▶ [Your assignment] Output the records below verbatim, minus the pictures.

START Entries supplied

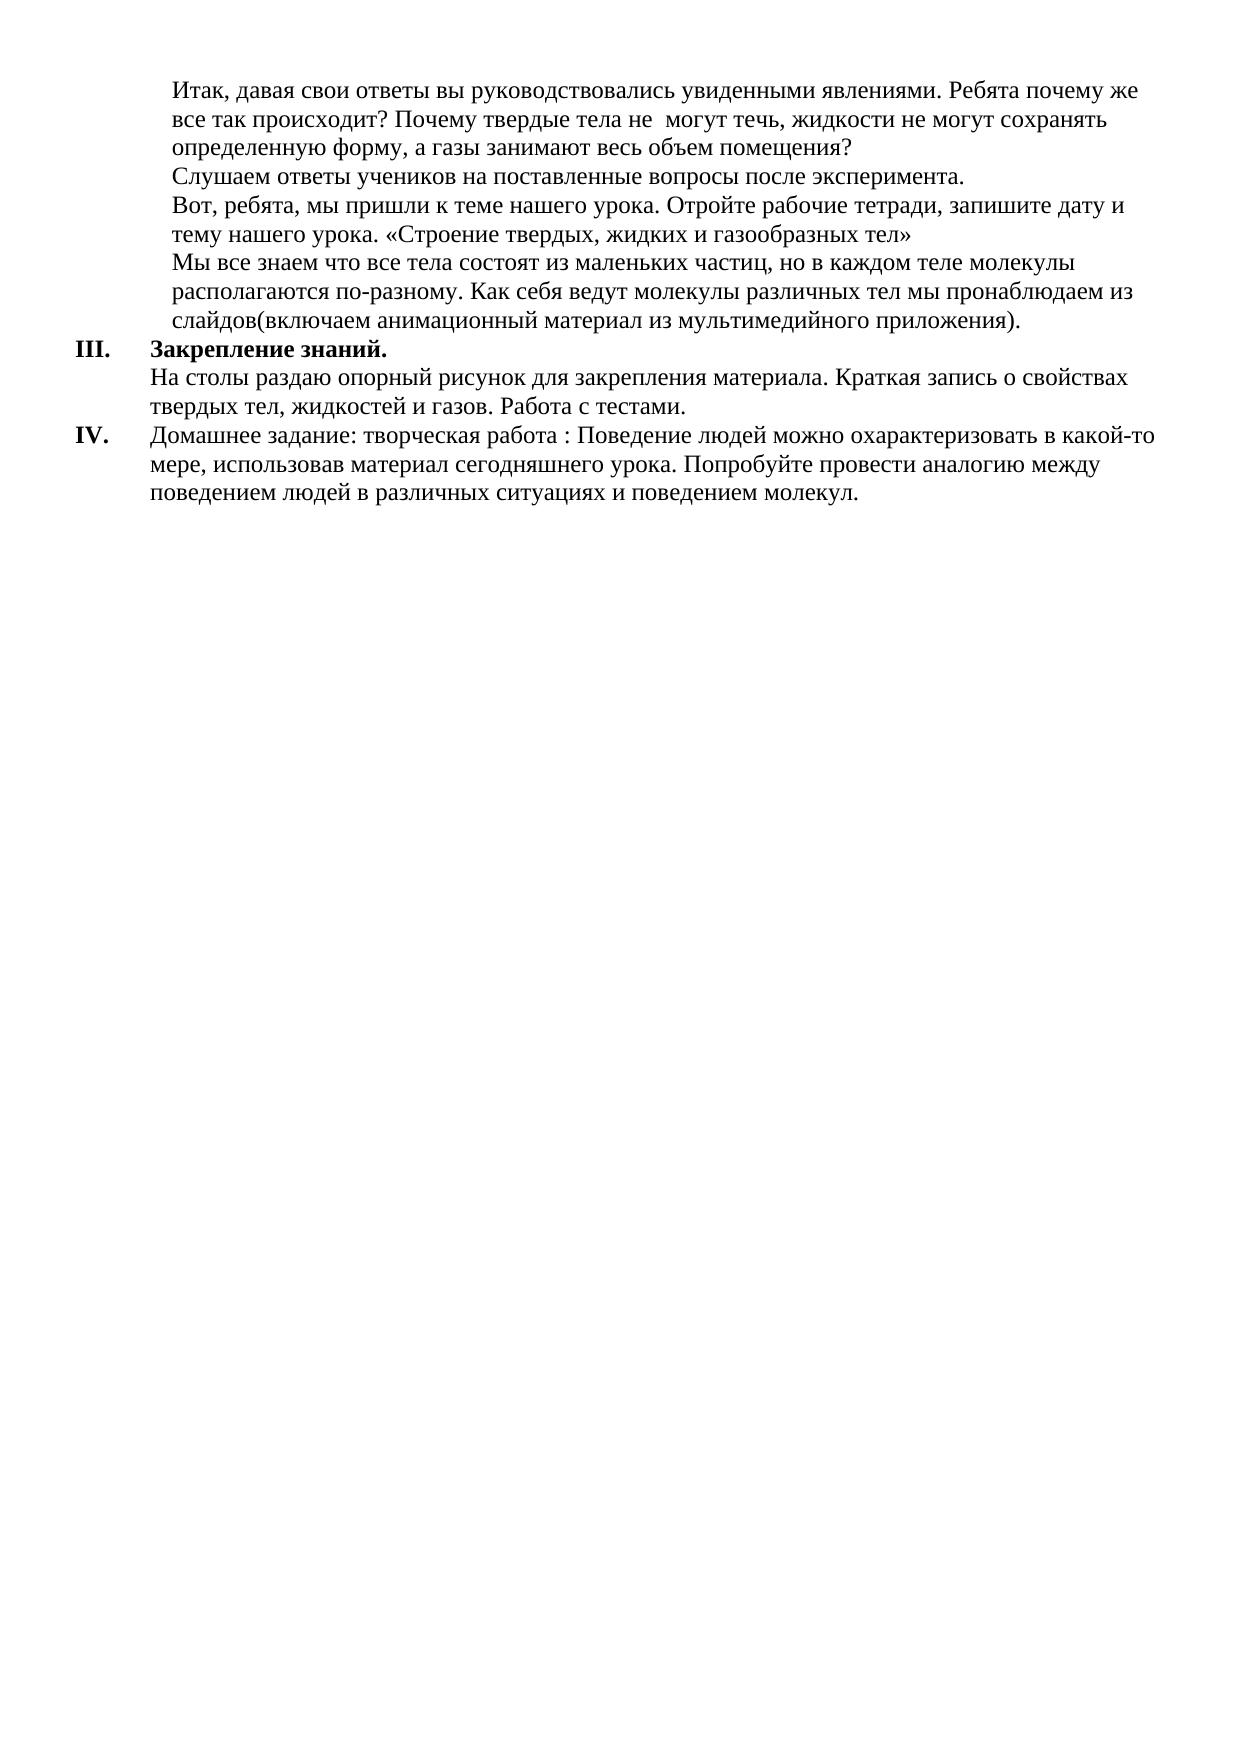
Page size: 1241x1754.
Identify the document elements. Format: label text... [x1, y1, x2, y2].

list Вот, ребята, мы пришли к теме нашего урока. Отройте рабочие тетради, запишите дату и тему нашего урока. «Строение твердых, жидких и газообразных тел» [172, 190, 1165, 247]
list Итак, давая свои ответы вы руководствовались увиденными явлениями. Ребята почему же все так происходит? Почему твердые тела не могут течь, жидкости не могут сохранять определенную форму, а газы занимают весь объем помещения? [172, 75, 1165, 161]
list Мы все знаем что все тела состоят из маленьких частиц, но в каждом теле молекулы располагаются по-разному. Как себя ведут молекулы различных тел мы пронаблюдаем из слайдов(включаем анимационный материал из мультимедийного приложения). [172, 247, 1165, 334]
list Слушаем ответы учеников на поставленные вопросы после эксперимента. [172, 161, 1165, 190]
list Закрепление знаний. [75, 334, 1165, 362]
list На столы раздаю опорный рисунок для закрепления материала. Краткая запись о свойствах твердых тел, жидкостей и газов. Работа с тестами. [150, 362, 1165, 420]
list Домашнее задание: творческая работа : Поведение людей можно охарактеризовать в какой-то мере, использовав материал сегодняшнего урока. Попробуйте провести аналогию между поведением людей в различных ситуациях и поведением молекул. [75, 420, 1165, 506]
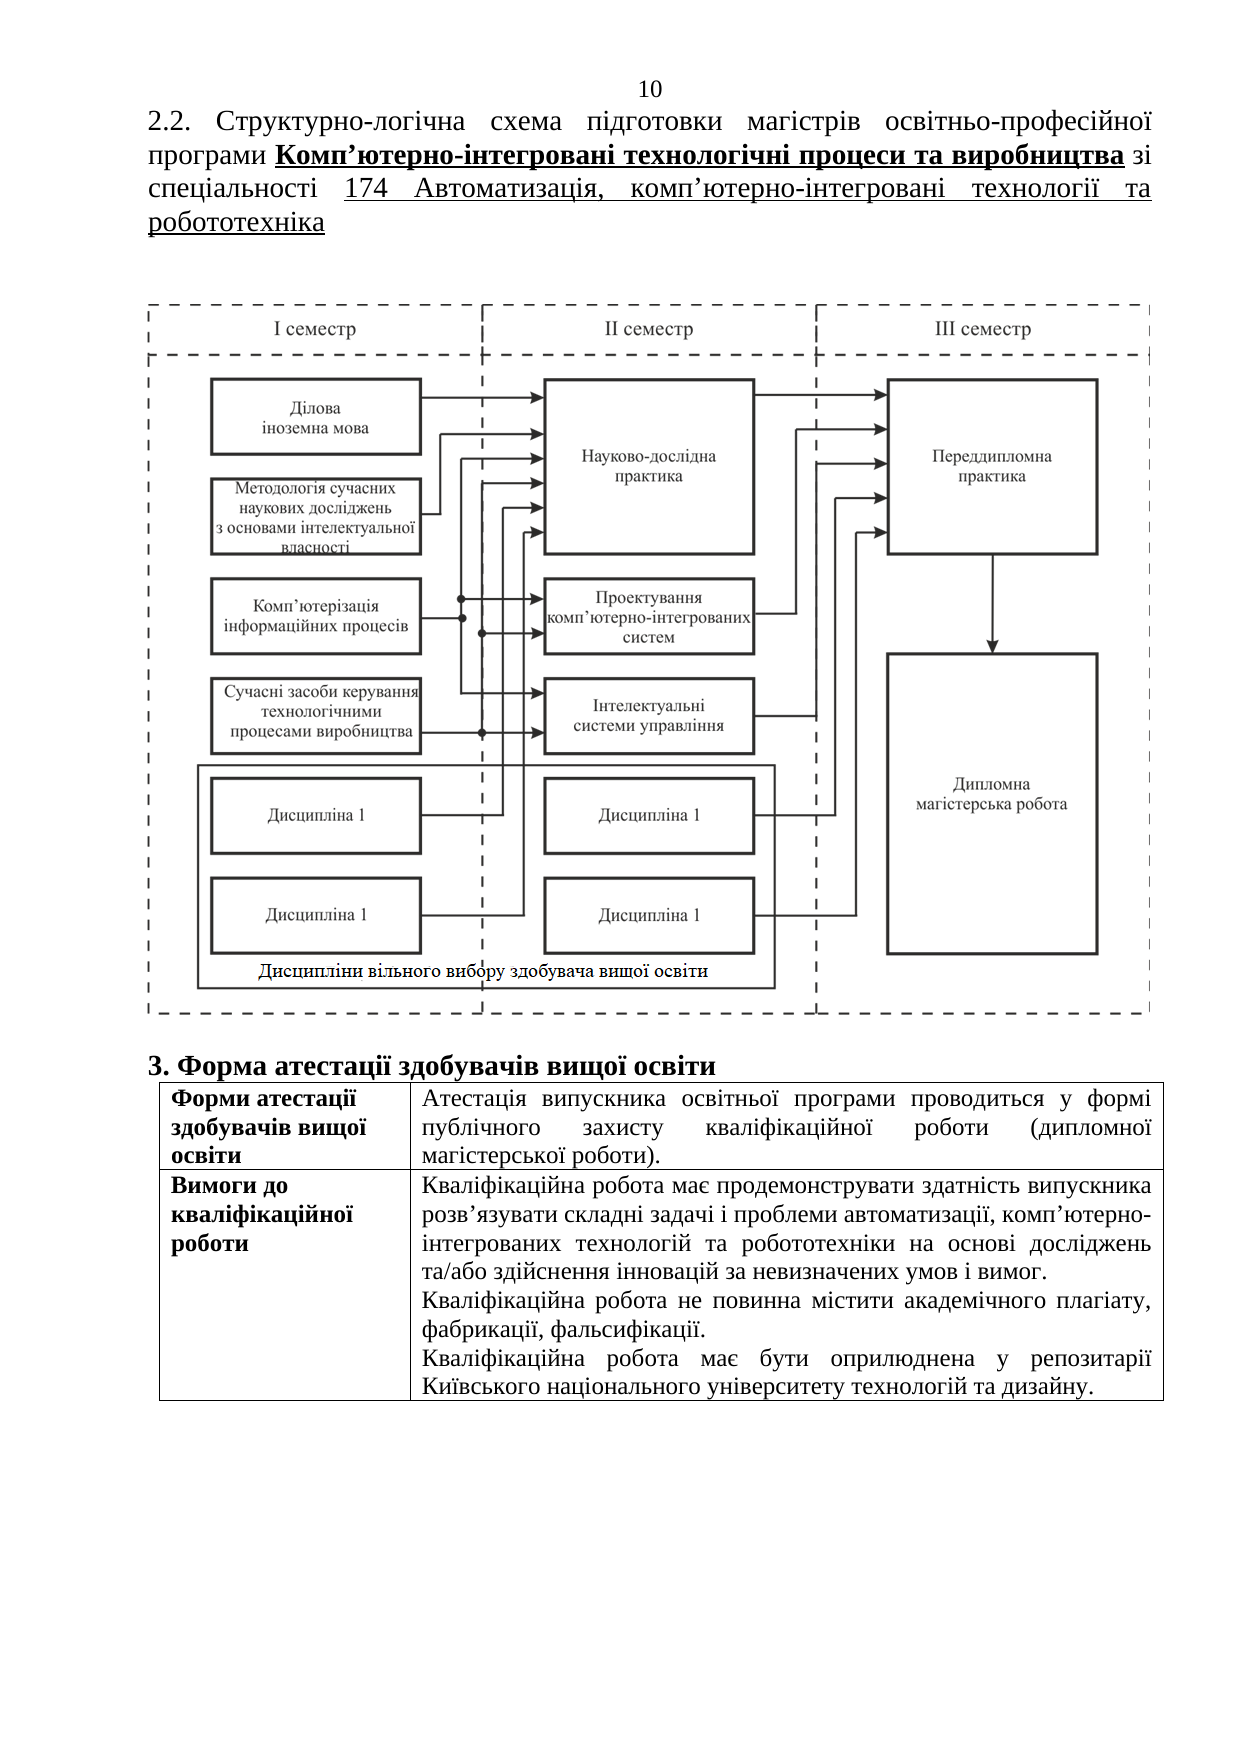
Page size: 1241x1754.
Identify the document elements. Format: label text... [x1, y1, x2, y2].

END Entries supplied

▶ [Answer section]
Page size: 1241x1754.
Identify the document elements. Format: label text... [x1, y1, x2, y2].

list Вот, ребята, мы пришли к теме нашего урока. Отройте рабочие тетради, запишите дату и тему нашего урока. «Строение твердых, жидких и газообразных тел» [172, 190, 1165, 247]
list Итак, давая свои ответы вы руководствовались увиденными явлениями. Ребята почему же все так происходит? Почему твердые тела не могут течь, жидкости не могут сохранять определенную форму, а газы занимают весь объем помещения? [172, 75, 1165, 161]
list Мы все знаем что все тела состоят из маленьких частиц, но в каждом теле молекулы располагаются по-разному. Как себя ведут молекулы различных тел мы пронаблюдаем из слайдов(включаем анимационный материал из мультимедийного приложения). [172, 247, 1165, 334]
list Слушаем ответы учеников на поставленные вопросы после эксперимента. [172, 161, 1165, 190]
list Закрепление знаний. [75, 334, 1165, 362]
list На столы раздаю опорный рисунок для закрепления материала. Краткая запись о свойствах твердых тел, жидкостей и газов. Работа с тестами. [150, 362, 1165, 420]
list Домашнее задание: творческая работа : Поведение людей можно охарактеризовать в какой-то мере, использовав материал сегодняшнего урока. Попробуйте провести аналогию между поведением людей в различных ситуациях и поведением молекул. [75, 420, 1165, 506]
Page size: 1241x1754.
Identify the document elements. Format: label text... [x1, y1, x2, y2].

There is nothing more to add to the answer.